Выпишите дословно часть приведенного ниже текста о Байроне, начиная со слов «Однако скоро от» и заканчивая словами «в определенных вопросах.».

ИСХОДНЫЙ ТЕКСТ:

⁂

В минуты разочарования Байрон во всем винил свой физический недостаток. «Я не виню ее, – говорил он Ходжсону, – всему причиной мое собственное тщеславие, когда я воображал, что такого, как я, можно любить». Хобхаусу он писал: «Я разогнал свой гарем за неверность и ссоры». Воспоминание о Ньюстеде стало невыносимо. В порыве разочарования Байрон опять обратился к думам об Эдлстоне. Он признавался Ходжсону: «Мне кажется, единственным человеком, который искренне и преданно любил меня, был тот, кого я знал в Кембридже, и никто мне его не заменит… Я испытываю почти радость, когда тот, кого я люблю, умирает молодым, потому что мне было бы невыносимо смотреть, как он состарится и изменится». Байрон всегда спасался мыслями о прошлом. «Весной 1813 года, – заявил он однажды, – я покину Англию навсегда… Ни мои привычки, ни склад ума не станут лучше от здешних традиций и климата. Я найду утешение в том, что постараюсь стать хорошим восточным ученым. Я приобрету поместье на одном из этих прекрасных островов и время от времени буду ездить посмотреть на красоты Востока».
Однако скоро от этой мечты не осталось и следа, и с открытием парламента ее заменила другая: стать известным оратором и государственным деятелем. 15 января Байрон вновь занял свое место в палате лордов. Чтобы объяснить свое путешествие на Восток, он заявил, что таким образом хотел лучше подготовиться для будущей карьеры. Политика была его постоянной целью, хотя Байрон редко это признавал; литературу же он считал лишь вторым по важности делом. Уверенный в своих ораторских способностях и обладая минимумом знаний по правам человека, Байрон не разбирался в практических политических делах и осознавал свою неосведомленность в определенных вопросах.
Перед современным Байрону парламентом не стояло важных вопросов. Виги поддерживали принца-регента, который несколькими месяцами раньше взял в свои руки бразды правления вместо безумного отца, Георга III.
Темой своей первой речи Байрон избрал защиту ноттингемских ткачей и меры по улучшению их бедственного положения вместо жесткого подавления беспорядков. Он обращался за советом к лорду Холланду, лидеру умеренного крыла вигов, который поощрял потенциального оппозиционера в палате лордов, но не хотел портить отношений с палатой. Тори состряпали указ о смертной казни для разрушителей станков. Несмотря на это Байрон продолжал подготовку своей радикальной речи, которая в самом начале карьеры могла способствовать тому, что его заклеймили бы якобинцем. Беспечность Байрона по этому поводу проистекала из какой-то роковой убежденности в крахе своей политической карьеры, причинами которого были неверие в собственные силы и трезвый взгляд на неотвратимый упадок всей политической системы.

⁂

ФРАГМЕНТЫ ДАННЫХ:
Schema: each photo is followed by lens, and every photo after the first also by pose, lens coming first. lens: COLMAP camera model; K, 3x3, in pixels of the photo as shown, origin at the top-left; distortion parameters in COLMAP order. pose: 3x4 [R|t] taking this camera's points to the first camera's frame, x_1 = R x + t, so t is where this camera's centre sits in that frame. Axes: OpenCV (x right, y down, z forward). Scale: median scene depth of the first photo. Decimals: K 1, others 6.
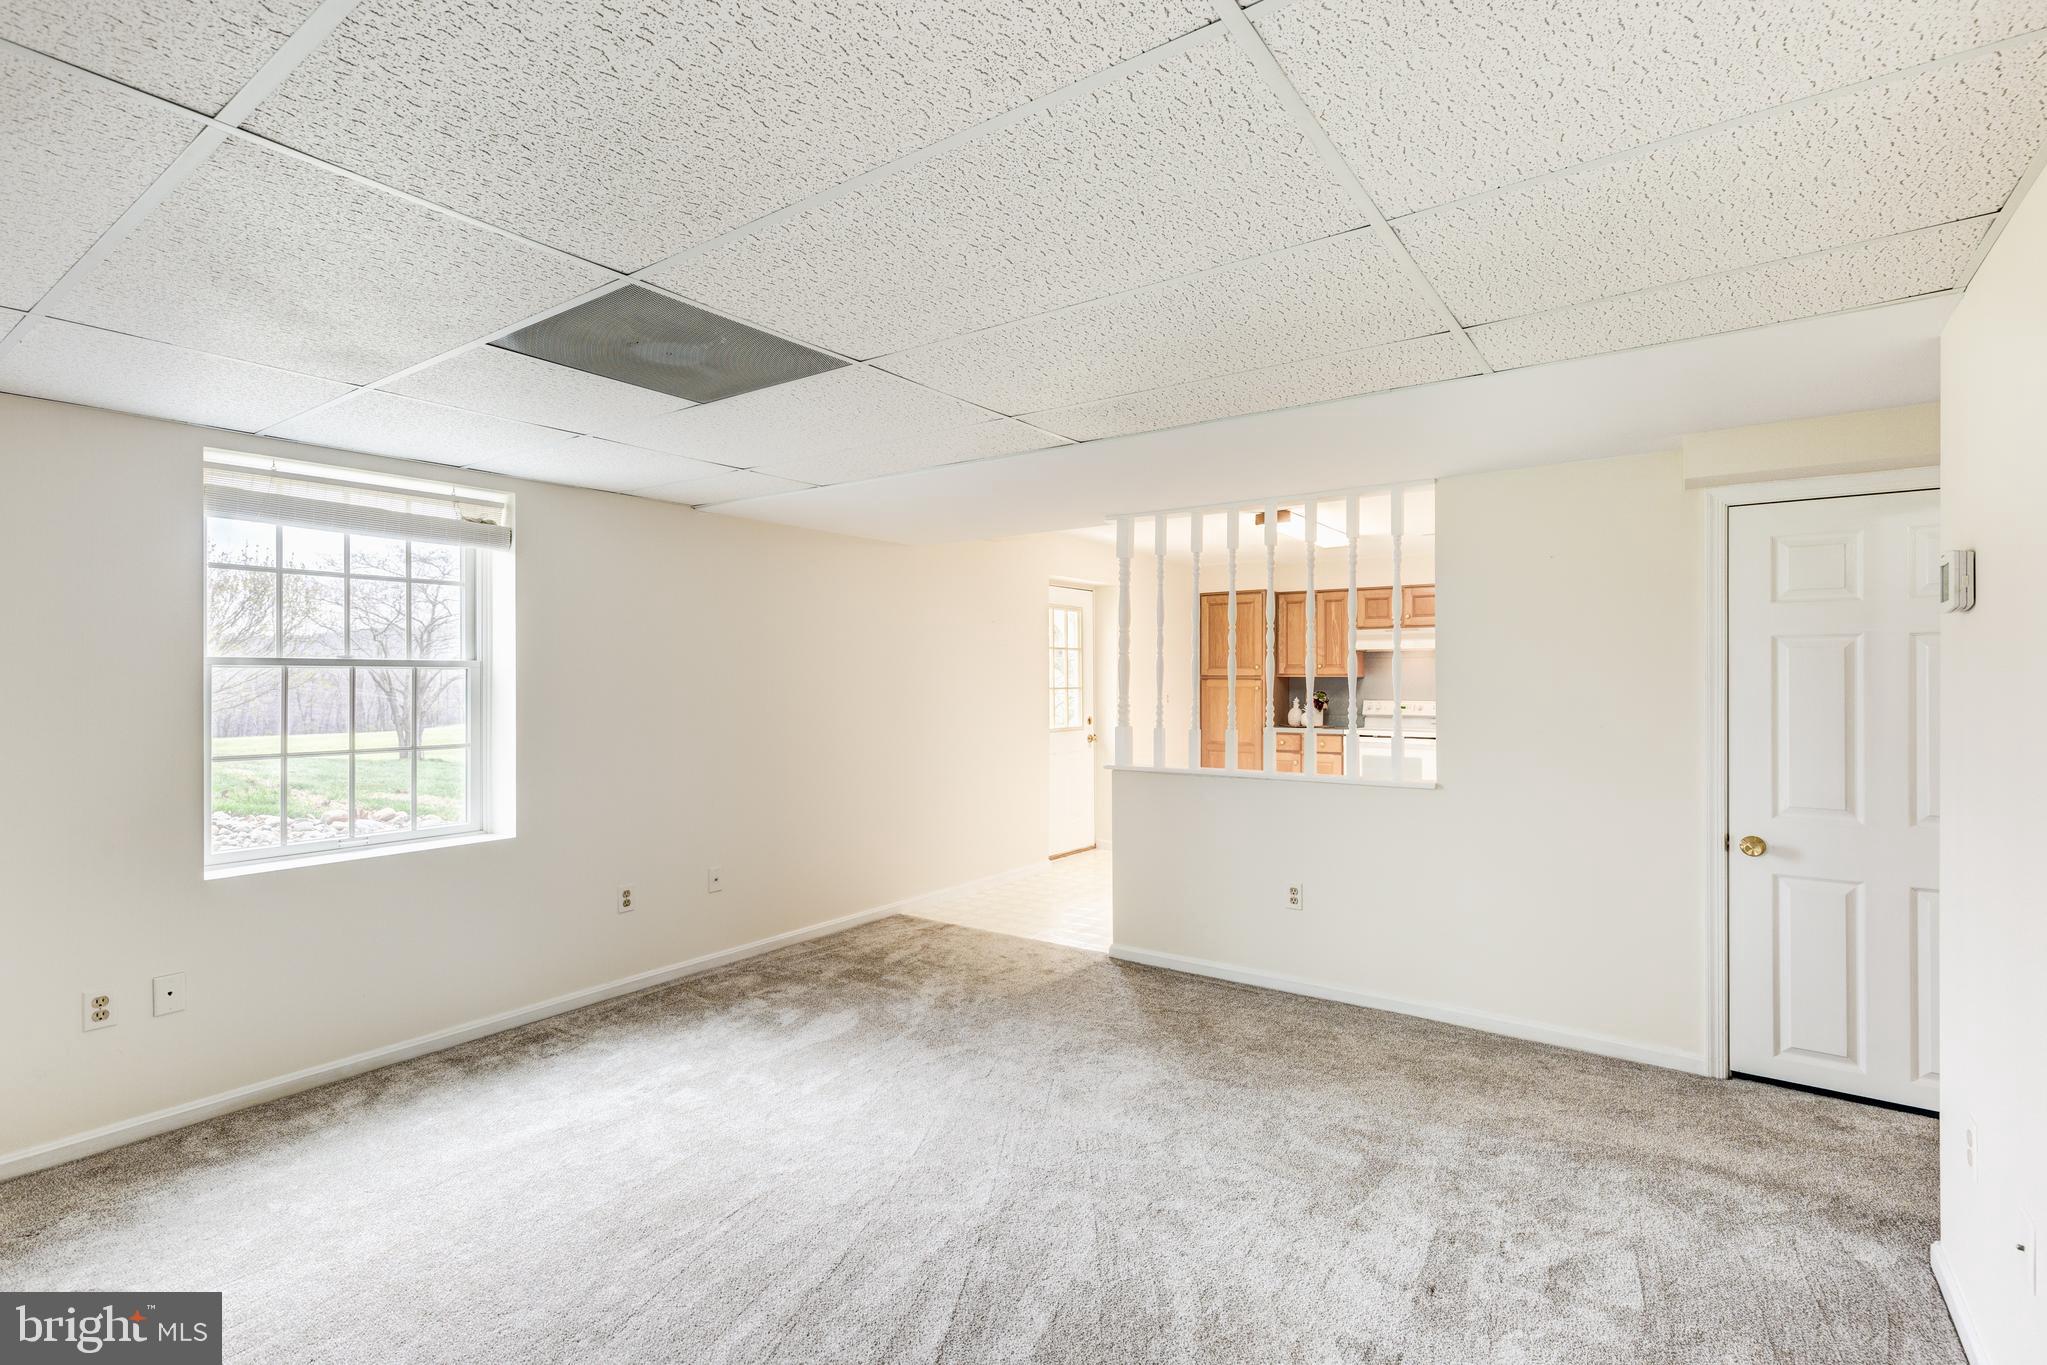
lens RADIAL K [[944.4, 0, 1029.1], [0, 944.4, 674.4], [0, 0, 1]] dist [0.005013, -0.001895]
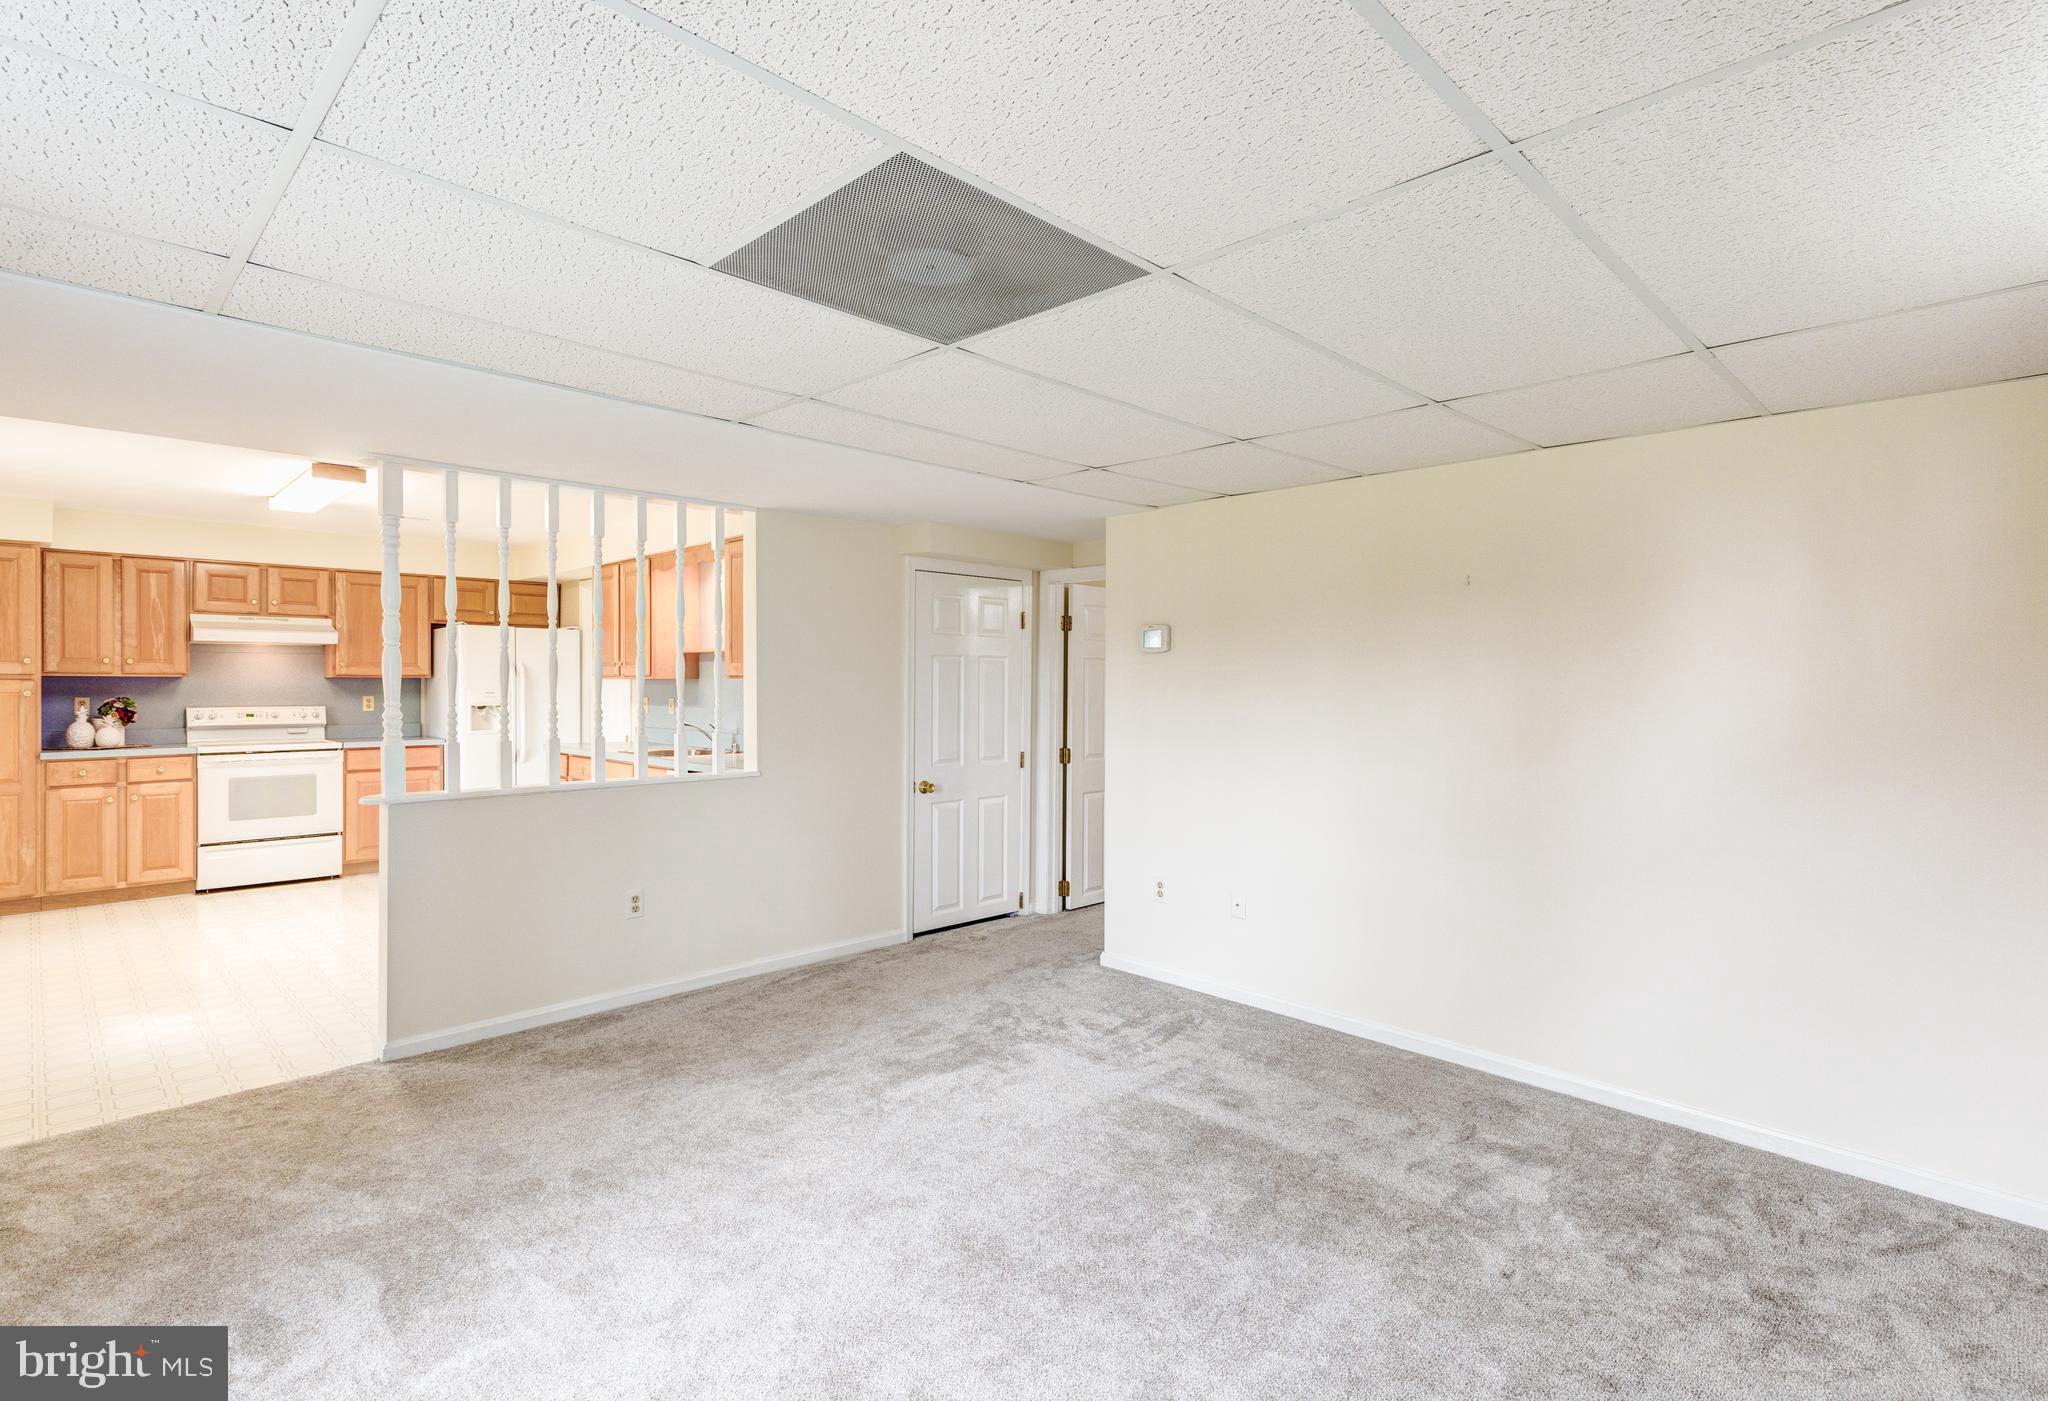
lens RADIAL K [[1000.6, 0, 1028.6], [0, 1000.6, 687.0], [0, 0, 1]] dist [-0.003533, 0.000639]
pose [[0.165882, -0.008031, 0.986113, -0.595168], [-0.006155, 0.999939, 0.009179, -0.000488], [-0.986126, -0.007592, 0.165823, 0.389352]]
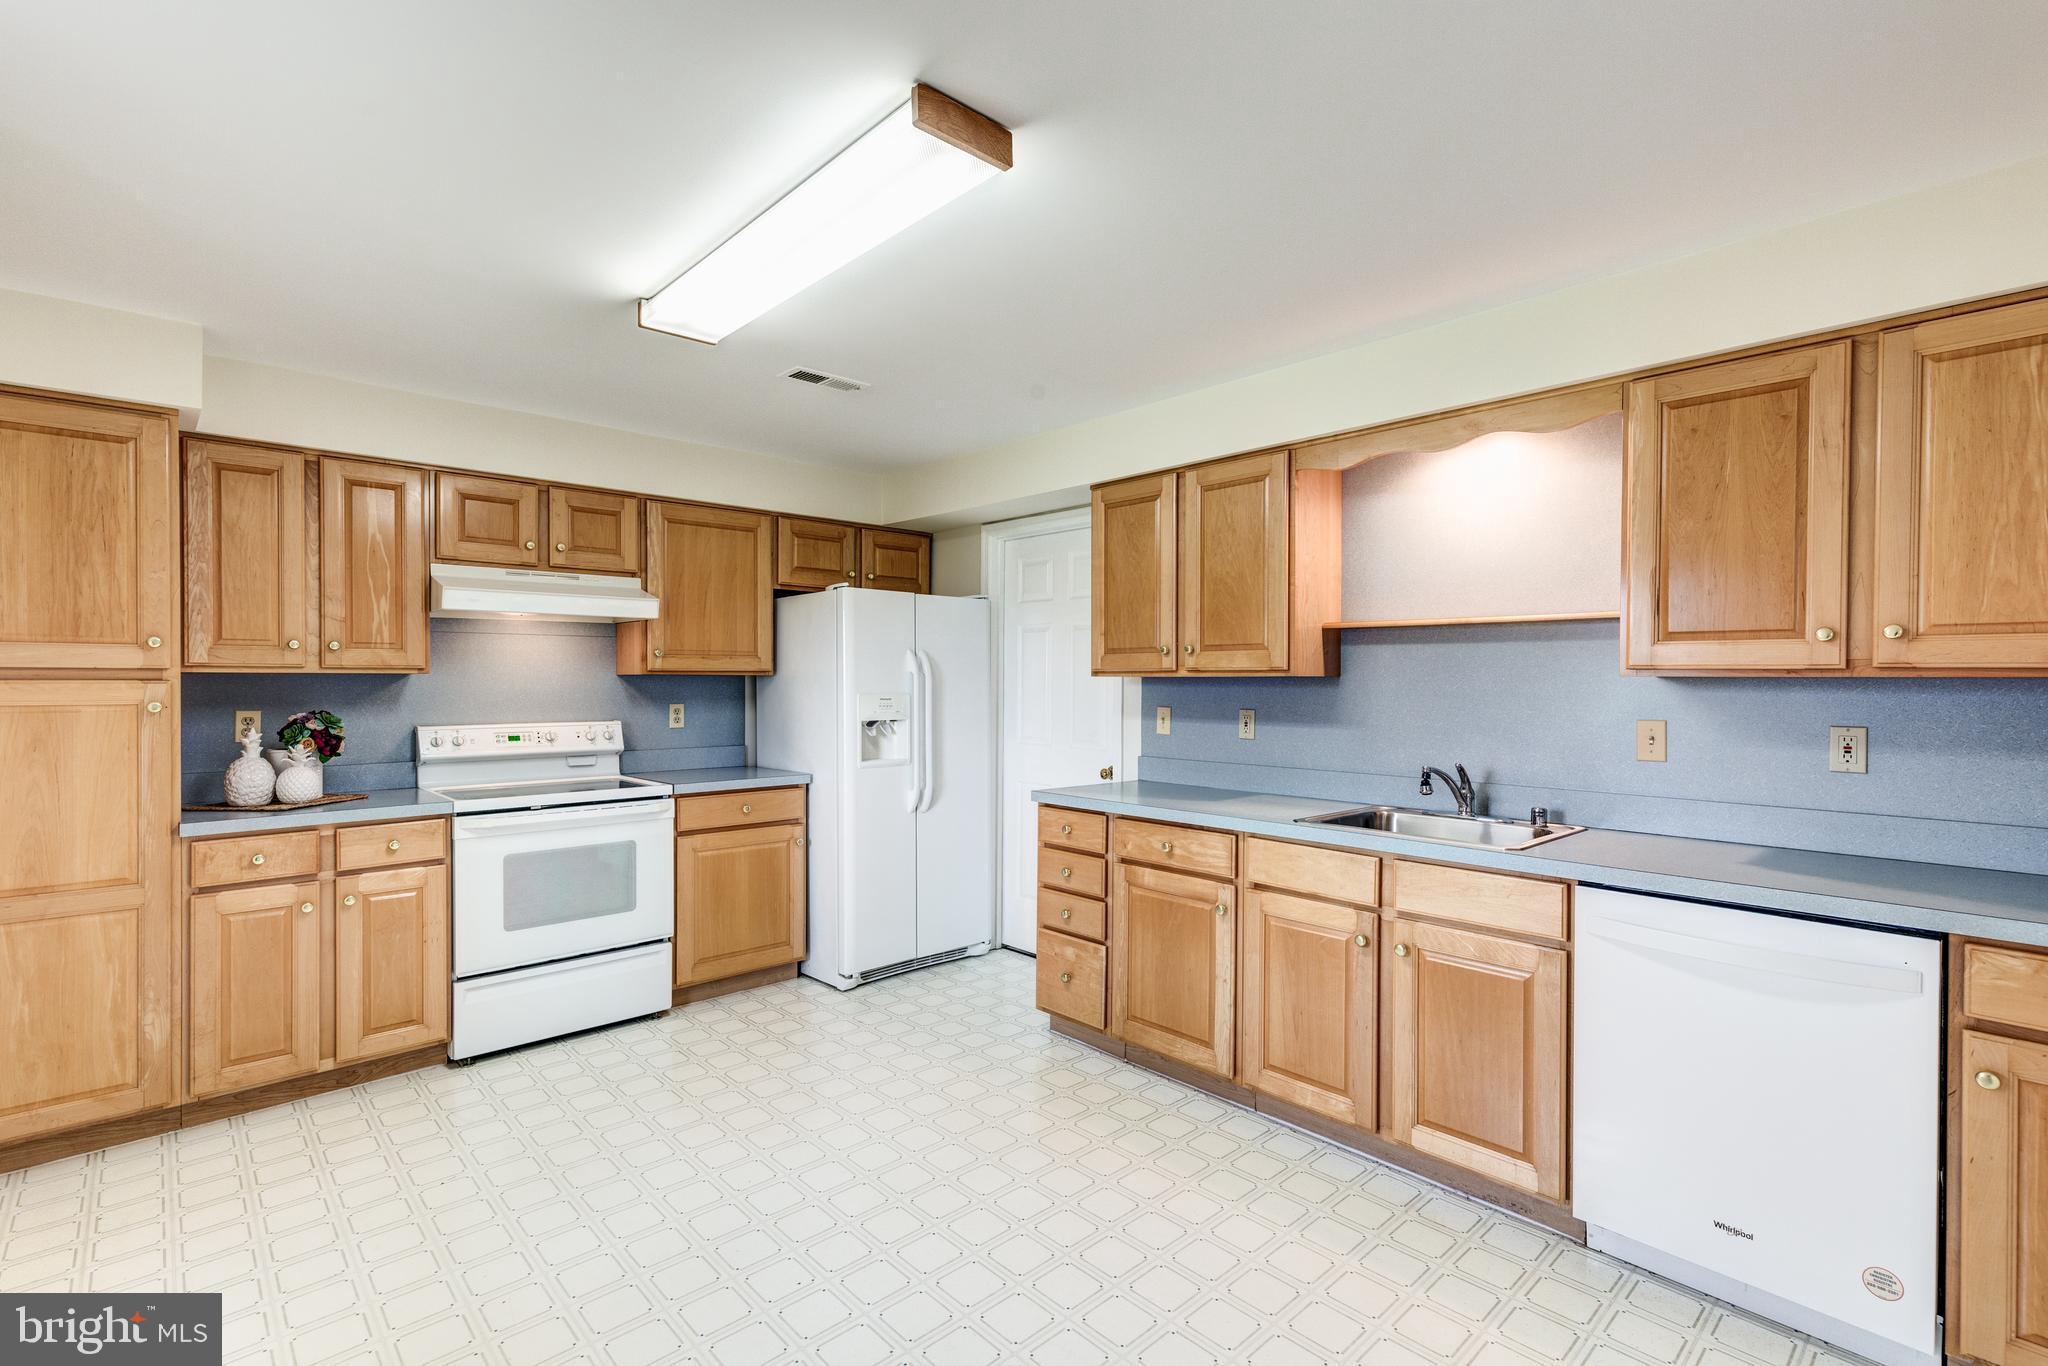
lens RADIAL K [[944.9, 0, 1026.2], [0, 944.9, 682.9], [0, 0, 1]] dist [0.005013, -0.001895]
pose [[0.205368, -0.007256, 0.978658, -0.033212], [-0.003416, 0.999961, 0.008131, 0.004940], [-0.978679, -0.005013, 0.205336, 1.186695]]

⁂

РЕЗУЛЬТАТ ЗАДАНИЯ:
Однако скоро от этой мечты не осталось и следа, и с открытием парламента ее заменила другая: стать известным оратором и государственным деятелем. 15 января Байрон вновь занял свое место в палате лордов. Чтобы объяснить свое путешествие на Восток, он заявил, что таким образом хотел лучше подготовиться для будущей карьеры. Политика была его постоянной целью, хотя Байрон редко это признавал; литературу же он считал лишь вторым по важности делом. Уверенный в своих ораторских способностях и обладая минимумом знаний по правам человека, Байрон не разбирался в практических политических делах и осознавал свою неосведомленность в определенных вопросах.